#### Provided text:
══════════

The implementation is fairly straightforward (for full code please download the Jupyter Notebook):
outcome, predictors = dmatrices("Production ~ Gross_pay +Phi_h +Position +Pressure +Random1 +Random2 +Gross_pay_transform", data, return_type='dataframe')
for which then VIF factors can be calculated with:
vif["VIF Factor"] = [variance_inflation_factor(predictors.values, i) for i in range(predictors.shape)]
The values are summarized in Table I below; variables that have variance inflation factor that is high (ignoring the intercept) and similar in value have a high chance of being collinear because they explain the same variance in the dataset.
For this model, the result suggests either Gross Pay or Gross Pay Transform should be dropped, otherwise the risk is of building a model with high multicollinearity (that is, predictions would be very susceptible to small noise fluctuations).
But which one should we drop? It occurred to me that one possibility would be to drop one in turn and recalculate the VIF factors.
As seen in Table II, after removing Gross Pay Transform all VIF factors are below the cut-off value of 5 (rule-of-thumb suggested in this article, and reference therein). I would make the additional observation. that because the factors for Phi-h and Gross Pay are now close, even though below the cutoff, there may be some (smaller amount of) collinearity between the two variables, which is consistent to be expected since both variables contain some information on height (one of pay, one of porosity).
We see something similar when removing Gross Pay; in fact, the Factors for Gross Pay Transform and Phi-h in Table III are also close, yes, but smaller. I’d conclude that VIF is veru sueful in highlighting multicollinearity, but it does not necessarily answer the question of which collinear feature shoud be dropped.

══════════

Stored entries:
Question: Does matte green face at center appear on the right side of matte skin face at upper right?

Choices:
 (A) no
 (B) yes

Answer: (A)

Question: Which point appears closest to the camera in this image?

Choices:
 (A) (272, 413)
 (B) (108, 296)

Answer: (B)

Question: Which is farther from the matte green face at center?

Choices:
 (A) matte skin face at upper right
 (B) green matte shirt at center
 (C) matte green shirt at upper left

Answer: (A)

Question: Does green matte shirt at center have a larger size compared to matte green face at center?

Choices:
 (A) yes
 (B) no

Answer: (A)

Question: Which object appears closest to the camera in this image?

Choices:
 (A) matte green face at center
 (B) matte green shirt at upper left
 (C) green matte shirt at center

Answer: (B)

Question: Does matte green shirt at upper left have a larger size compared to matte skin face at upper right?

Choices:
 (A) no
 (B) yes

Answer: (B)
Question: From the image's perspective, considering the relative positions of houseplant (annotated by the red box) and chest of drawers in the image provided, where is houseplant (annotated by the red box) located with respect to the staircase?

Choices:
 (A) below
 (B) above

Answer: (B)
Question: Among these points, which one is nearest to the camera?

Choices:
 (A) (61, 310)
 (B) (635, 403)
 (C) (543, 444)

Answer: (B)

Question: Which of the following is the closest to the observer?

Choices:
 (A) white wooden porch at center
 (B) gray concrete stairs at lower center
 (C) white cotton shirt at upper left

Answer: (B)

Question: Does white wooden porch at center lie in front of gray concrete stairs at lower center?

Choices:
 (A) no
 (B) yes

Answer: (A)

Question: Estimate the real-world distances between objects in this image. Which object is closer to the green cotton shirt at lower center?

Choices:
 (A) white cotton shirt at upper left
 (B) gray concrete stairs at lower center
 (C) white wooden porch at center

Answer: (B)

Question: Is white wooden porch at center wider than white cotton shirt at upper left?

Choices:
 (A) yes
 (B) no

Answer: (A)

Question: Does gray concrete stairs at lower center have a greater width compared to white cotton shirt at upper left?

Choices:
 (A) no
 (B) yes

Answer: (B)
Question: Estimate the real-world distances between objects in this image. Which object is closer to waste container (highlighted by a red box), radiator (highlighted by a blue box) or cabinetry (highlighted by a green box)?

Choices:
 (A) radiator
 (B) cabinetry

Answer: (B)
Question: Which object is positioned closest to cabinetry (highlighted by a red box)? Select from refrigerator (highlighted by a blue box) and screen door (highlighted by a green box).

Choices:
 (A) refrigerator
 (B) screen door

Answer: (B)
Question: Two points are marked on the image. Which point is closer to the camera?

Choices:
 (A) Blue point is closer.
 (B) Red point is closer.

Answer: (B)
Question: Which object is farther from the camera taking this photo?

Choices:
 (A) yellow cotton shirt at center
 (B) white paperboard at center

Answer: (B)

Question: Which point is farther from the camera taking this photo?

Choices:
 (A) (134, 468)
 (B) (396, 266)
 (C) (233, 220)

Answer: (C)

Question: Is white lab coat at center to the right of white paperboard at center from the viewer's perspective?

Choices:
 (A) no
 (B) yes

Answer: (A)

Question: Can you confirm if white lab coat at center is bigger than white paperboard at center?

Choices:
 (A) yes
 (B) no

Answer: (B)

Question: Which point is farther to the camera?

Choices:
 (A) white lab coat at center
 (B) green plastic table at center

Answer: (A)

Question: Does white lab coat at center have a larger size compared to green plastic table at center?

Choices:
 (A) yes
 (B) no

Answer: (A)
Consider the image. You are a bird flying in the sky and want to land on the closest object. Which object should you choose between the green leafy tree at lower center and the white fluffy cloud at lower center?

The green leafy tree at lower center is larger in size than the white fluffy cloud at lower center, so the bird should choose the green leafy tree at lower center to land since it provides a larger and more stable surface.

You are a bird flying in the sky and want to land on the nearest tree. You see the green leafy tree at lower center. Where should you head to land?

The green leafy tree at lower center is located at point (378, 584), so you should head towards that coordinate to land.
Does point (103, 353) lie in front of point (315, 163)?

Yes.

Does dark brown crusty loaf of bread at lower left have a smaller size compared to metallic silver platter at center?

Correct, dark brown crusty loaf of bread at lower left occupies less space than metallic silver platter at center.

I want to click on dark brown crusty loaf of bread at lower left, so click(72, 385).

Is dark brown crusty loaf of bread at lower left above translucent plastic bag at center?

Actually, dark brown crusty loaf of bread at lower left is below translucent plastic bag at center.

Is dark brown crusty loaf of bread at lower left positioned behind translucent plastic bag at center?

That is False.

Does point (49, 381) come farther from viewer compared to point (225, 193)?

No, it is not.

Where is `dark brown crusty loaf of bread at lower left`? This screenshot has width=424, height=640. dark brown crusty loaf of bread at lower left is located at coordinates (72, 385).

══════════

#### Given request A:
In the passage on variance inflation factors, what cut-off value are all VIF factors below once Gross Pay Transform is removed?
#### Given request B:
From the passage on variance inflation factors, pull out the stretch from "But which one" through "one of porosity).".

#### Full output A:
All VIF factors fall below the cut-off value of 5.

#### Full output B:
But which one should we drop? It occurred to me that one possibility would be to drop one in turn and recalculate the VIF factors.
As seen in Table II, after removing Gross Pay Transform all VIF factors are below the cut-off value of 5 (rule-of-thumb suggested in this article, and reference therein). I would make the additional observation. that because the factors for Phi-h and Gross Pay are now close, even though below the cutoff, there may be some (smaller amount of) collinearity between the two variables, which is consistent to be expected since both variables contain some information on height (one of pay, one of porosity).